### Assigned task
Set down exactly the lines below, starting at the one that contains "(3,3'-diaminobenzidine) immunohistochemical staining" and ending at the one that contains "colon stained with", with both of those lines included and nothing else.

------------------------------------------------

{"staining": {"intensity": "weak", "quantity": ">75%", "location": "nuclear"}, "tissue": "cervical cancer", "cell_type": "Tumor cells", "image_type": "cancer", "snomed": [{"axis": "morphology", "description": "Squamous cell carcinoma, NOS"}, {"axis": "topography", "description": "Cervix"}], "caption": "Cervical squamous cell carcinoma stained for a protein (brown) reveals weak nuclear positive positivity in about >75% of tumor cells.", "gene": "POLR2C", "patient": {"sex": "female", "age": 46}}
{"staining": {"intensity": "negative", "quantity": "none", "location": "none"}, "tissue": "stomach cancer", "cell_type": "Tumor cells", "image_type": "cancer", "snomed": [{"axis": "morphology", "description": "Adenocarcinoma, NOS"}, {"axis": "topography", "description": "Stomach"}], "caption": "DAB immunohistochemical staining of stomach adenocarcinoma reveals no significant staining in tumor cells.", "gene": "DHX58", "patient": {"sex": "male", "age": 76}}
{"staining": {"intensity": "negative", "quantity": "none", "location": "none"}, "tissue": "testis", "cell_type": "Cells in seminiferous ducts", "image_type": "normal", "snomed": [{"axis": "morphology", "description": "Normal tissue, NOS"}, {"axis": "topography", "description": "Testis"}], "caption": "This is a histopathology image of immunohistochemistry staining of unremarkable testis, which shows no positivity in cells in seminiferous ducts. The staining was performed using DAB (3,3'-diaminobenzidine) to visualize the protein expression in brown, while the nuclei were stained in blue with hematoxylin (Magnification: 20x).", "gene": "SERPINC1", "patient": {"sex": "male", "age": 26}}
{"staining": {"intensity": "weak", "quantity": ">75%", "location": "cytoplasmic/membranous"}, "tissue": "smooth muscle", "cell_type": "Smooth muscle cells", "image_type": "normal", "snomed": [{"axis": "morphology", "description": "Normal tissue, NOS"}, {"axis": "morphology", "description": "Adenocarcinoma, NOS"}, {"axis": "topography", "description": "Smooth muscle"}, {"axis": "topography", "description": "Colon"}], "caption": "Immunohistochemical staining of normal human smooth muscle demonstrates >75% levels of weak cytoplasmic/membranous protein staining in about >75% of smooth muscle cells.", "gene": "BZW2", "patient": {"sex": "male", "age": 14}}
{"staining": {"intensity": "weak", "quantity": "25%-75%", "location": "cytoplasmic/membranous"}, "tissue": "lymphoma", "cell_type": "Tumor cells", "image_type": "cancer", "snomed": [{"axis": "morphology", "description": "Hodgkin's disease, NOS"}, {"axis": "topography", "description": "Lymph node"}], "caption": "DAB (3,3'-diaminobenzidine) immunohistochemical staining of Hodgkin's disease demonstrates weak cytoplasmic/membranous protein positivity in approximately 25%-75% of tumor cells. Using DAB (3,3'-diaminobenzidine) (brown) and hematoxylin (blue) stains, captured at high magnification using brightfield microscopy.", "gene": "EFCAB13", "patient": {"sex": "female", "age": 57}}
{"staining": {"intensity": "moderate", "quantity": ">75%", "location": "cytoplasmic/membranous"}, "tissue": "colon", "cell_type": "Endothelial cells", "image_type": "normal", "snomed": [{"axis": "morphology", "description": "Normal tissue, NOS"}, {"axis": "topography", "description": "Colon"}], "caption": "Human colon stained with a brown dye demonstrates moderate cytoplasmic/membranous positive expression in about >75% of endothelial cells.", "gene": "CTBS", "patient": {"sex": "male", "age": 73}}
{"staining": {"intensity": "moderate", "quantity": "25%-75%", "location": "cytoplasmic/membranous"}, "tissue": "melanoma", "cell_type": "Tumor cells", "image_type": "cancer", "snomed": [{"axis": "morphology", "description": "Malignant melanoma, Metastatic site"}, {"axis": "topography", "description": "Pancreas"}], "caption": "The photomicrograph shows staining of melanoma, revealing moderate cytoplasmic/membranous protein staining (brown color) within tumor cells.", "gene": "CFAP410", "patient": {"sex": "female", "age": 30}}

------------------------------------------------

### Task response
{"staining": {"intensity": "weak", "quantity": "25%-75%", "location": "cytoplasmic/membranous"}, "tissue": "lymphoma", "cell_type": "Tumor cells", "image_type": "cancer", "snomed": [{"axis": "morphology", "description": "Hodgkin's disease, NOS"}, {"axis": "topography", "description": "Lymph node"}], "caption": "DAB (3,3'-diaminobenzidine) immunohistochemical staining of Hodgkin's disease demonstrates weak cytoplasmic/membranous protein positivity in approximately 25%-75% of tumor cells. Using DAB (3,3'-diaminobenzidine) (brown) and hematoxylin (blue) stains, captured at high magnification using brightfield microscopy.", "gene": "EFCAB13", "patient": {"sex": "female", "age": 57}}
{"staining": {"intensity": "moderate", "quantity": ">75%", "location": "cytoplasmic/membranous"}, "tissue": "colon", "cell_type": "Endothelial cells", "image_type": "normal", "snomed": [{"axis": "morphology", "description": "Normal tissue, NOS"}, {"axis": "topography", "description": "Colon"}], "caption": "Human colon stained with a brown dye demonstrates moderate cytoplasmic/membranous positive expression in about >75% of endothelial cells.", "gene": "CTBS", "patient": {"sex": "male", "age": 73}}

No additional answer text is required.